Cloud SQL imports also require the Cloud SQL instance service account to read the GCS object. The plan includes a command that discovers that instance service account and grants it roles/storage.objectAdmin on gs://teleo-501523-prod-backups.

This plan is not itself a completed redundancy proof. DB redundancy is complete only after the restore drill imports source data into Cloud SQL and the retained target-counts.sql readback matches the source/local restore proof.

Runtime Baseline Runner

Do not create or repair the GCP runtime baseline manually in the console if an audited runner can do it. The runtime baseline runner is dry-run by default:

python3 ops/apply_gcp_runtime_baseline.py \
  --admin-ssh-cidr <operator-ip>/32 \
  --output outputs/gcp-infra-hardening-20260707/proofs/gcp-runtime-baseline-dry-run.json

The dry-run proof records the exact service accounts, network, firewall, VM, snapshot, backup bucket, secret, and Cloud SQL operations needed for the readiness checker. It does not prove that those resources exist.

To apply after an authenticated GCP admin session is available:

export TELEO_CLOUDSQL_POSTGRES_PASSWORD='<store locally; do not commit or print>'
python3 ops/apply_gcp_runtime_baseline.py \
  --execute \
  --admin-ssh-cidr <operator-ip>/32 \
  --output outputs/gcp-infra-hardening-20260707/proofs/gcp-runtime-baseline-execute.json

--execute refuses to run without a single trusted IPv4 /32 SSH CIDR. The Cloud SQL password is passed through the environment and redacted from retained operation commands.
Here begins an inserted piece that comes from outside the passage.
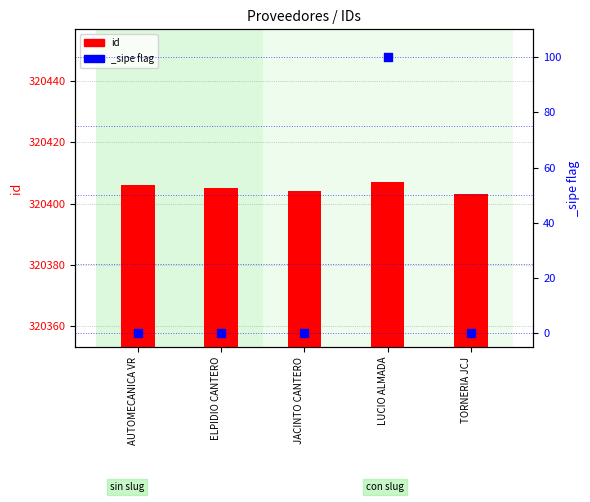

Which has a higher value, JACINTO CANTERO or LUCIO ALMADA?

LUCIO ALMADA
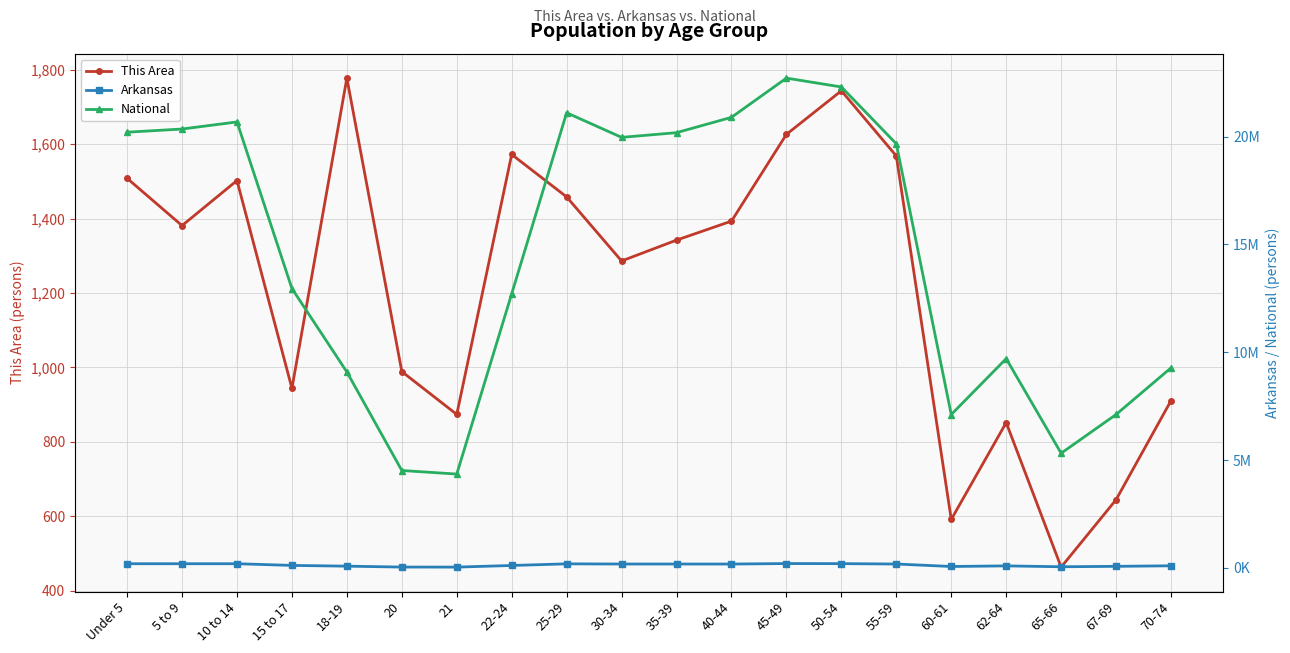

At which label does National reach its peak?

45-49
After execute mode succeeds, rerun gcp-readiness.yml with the dedicated readiness service account and then run the Cloud SQL restore drill/readback verifier before claiming database redundancy.

Communication Posture

The service-to-service communication contract is declared in:

  • config/gcp-service-communications.json

Validate it locally or in CI with:

python3 ops/check_gcp_service_communications.py \
  --contract config/gcp-service-communications.json \
  --output outputs/gcp-infra-hardening-20260707/proofs/gcp-service-communications-check.json

The contract currently requires:

  • GitHub Actions artifact publishing only through sa-artifact-builder.
  • GitHub Actions readiness only through sa-teleo-readiness.
  • emergency SSH only from one operator IPv4 /32 to Teleo target tags.
  • VM image pulls over Private Google Access.
  • Cloud SQL only on private VPC paths with encrypted-only PostgreSQL.
  • Cloud SQL imports only from the versioned backup bucket through approved service accounts.
  • no broad SSH/RDP, no public database IP, no default Compute Engine service accounts, and no raw secret values in the contract.

This is still a contract until GCP readiness passes. Live proof requires the current gcp-readiness artifact to show the matching firewall, VM service accounts, bucket, and Cloud SQL checks passing.